• _EXTRAIT CHOISI_:
-----
Joe : Je vais t’expliquer, mais avant je fais une petite mise en garde en disant que textuellement ce que cette chanson représente pour moi, et musicalement ce qu’elle représente pour nous, ne doit pas et ne devrait pas influencer la représentation que les gens s’en font. Maintenant que j’ai dit ça je peux te raconter son histoire. Cette chanson parle du départ de ma copine à Amsterdam. La distance qui nous séparait était assez importante, on gardait contact, on se parlait à travers des machines plutôt qu’en personne. Un moment de doutes est arrivé, je me suis posé des questions sur la pérennité de cette relation. La seule chose qui nous poussait à continuer était la réponse à la question suivante : “Est-ce que tu m’aimes ? Est-ce suffisant pour continuer ainsi ?”
Tom : Musicalement on a tenté plusieurs versions, plusieurs variations pour exprimer cette émotion-là du mieux que l’on pouvait. On a fini avec trois versions différentes. Il fallait qu’on amène cette chanson, qui est forte émotionellement, vers une version qui puisse contenir toute son intensité. On a alors décidé de revenir sur une version plus épurée, juste la mélodie et la voix.
Joe : C’est finalement une version live au studio qu’on a gardée.
Will : C’est pour ça que la guitare est bâclée, ça me gêne beaucoup (rires).
Henry : Les qualités et les défauts…

Vous avez sorti plusieurs chansons tirées d’un EP acoustique, qui sont superbes. Les artistes doivent-il plus miser sur la musique électrique plutôt qu’acoustique s’ils veulent se voir offrir plus de propositions live ?
Joe : Ça dépend de ce que tu veux. Plein d’artistes acoustiques s’en sortent super bien en live, il y a plein de choix de festivals… En ce qui nous concerne, cet EP acoustique est un challenge que l’on s’est fixé à nous-mêmes car on ne fait pas de musique acoustique. On se branche, et on joue en live. Et c’est ça qu’on aime en tant que groupe et musiciens : le défi du live. Cyniquement si tu veux être commercial, il faut que ta chanson soit très bonne, ta performance également, et ça touchera les gens, peu importe la façon dont c’est présenté.
Henry : Tu as raison de dire que cela dépend simplement de ce que tu veux faire. Nous, on veut du live, il n’y a rien d’aussi excitant que de brancher son piano… (les autres rient) Tu entends ce craquement dans l’ampli… Certaines personnes aiment José Gonzalez par exemple, qui ne fait que de l’acoustique et travaille comme un dingue. Si c’est ce que les gens aiment, alors c’est tant mieux.
-----
• _DONNÉES BRUTES_:
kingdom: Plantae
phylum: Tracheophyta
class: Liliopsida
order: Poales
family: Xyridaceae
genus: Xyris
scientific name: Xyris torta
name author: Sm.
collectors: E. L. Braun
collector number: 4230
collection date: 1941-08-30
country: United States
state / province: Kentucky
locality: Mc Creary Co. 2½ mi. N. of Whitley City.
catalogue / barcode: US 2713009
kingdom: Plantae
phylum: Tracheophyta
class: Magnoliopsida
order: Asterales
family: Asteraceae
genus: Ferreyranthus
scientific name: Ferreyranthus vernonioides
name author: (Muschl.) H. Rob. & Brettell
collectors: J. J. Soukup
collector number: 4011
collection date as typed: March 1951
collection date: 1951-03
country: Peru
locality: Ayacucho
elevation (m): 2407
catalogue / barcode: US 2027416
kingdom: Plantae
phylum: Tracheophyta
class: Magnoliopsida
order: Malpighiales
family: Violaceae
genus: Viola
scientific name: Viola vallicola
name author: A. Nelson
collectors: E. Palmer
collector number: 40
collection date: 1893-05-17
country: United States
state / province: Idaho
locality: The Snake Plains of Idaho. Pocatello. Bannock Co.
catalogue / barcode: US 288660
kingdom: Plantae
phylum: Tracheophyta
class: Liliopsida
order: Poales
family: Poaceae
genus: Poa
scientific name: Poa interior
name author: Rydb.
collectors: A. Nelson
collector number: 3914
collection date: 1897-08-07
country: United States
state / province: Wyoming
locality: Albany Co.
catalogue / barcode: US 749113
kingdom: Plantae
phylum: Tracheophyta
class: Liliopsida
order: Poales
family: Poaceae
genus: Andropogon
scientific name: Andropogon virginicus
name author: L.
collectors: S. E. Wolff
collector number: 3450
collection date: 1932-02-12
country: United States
-----
• _À FAIRE_:
A: Extrayez de l'entretien le passage compris entre « Joe : Ça dépend » et « dont c’est présenté. », inclus.
B: Reformulez sous forme de liste, s'il vous plaît, le paragraphe de l'entretien qui commence par « Tom : Musicalement on a tenté », en conservant ses faits principaux.

• _CORRIGÉS DÉTAILLÉS_:
A:
Joe : Ça dépend de ce que tu veux. Plein d’artistes acoustiques s’en sortent super bien en live, il y a plein de choix de festivals… En ce qui nous concerne, cet EP acoustique est un challenge que l’on s’est fixé à nous-mêmes car on ne fait pas de musique acoustique. On se branche, et on joue en live. Et c’est ça qu’on aime en tant que groupe et musiciens : le défi du live. Cyniquement si tu veux être commercial, il faut que ta chanson soit très bonne, ta performance également, et ça touchera les gens, peu importe la façon dont c’est présenté.

B:
- Le groupe a essayé plusieurs versions et variations de la chanson pour en exprimer l'émotion le mieux possible.
- Il en est ressorti trois versions différentes.
- La chanson, très forte sur le plan émotionnel, demandait une version capable d'en contenir toute l'intensité.
- Le groupe est donc revenu à une version plus épurée : juste la mélodie et la voix.